_Materials provided_
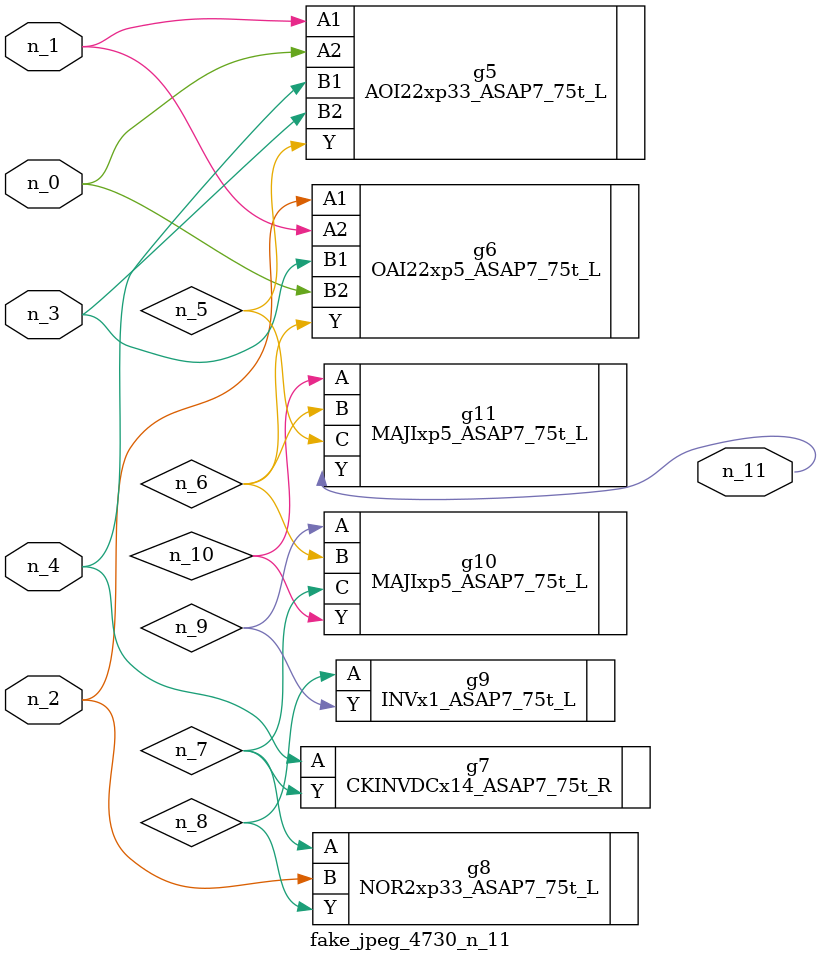
<source format=v>
module fake_jpeg_4730_n_11 (n_3, n_2, n_1, n_0, n_4, n_11);

input n_3;
input n_2;
input n_1;
input n_0;
input n_4;

output n_11;

wire n_10;
wire n_8;
wire n_9;
wire n_6;
wire n_5;
wire n_7;

AOI22xp33_ASAP7_75t_L g5 ( 
.A1(n_1),
.A2(n_0),
.B1(n_4),
.B2(n_3),
.Y(n_5)
);

OAI22xp5_ASAP7_75t_L g6 ( 
.A1(n_2),
.A2(n_1),
.B1(n_3),
.B2(n_0),
.Y(n_6)
);

CKINVDCx14_ASAP7_75t_R g7 ( 
.A(n_4),
.Y(n_7)
);

NOR2xp33_ASAP7_75t_L g8 ( 
.A(n_7),
.B(n_2),
.Y(n_8)
);

INVx1_ASAP7_75t_L g9 ( 
.A(n_8),
.Y(n_9)
);

MAJIxp5_ASAP7_75t_L g10 ( 
.A(n_9),
.B(n_6),
.C(n_7),
.Y(n_10)
);

MAJIxp5_ASAP7_75t_L g11 ( 
.A(n_10),
.B(n_6),
.C(n_5),
.Y(n_11)
);


endmodule
</source>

_What the task asks_
Across these entries, count each line where the string "input" shows up. Give only the count.

_Answer box_
5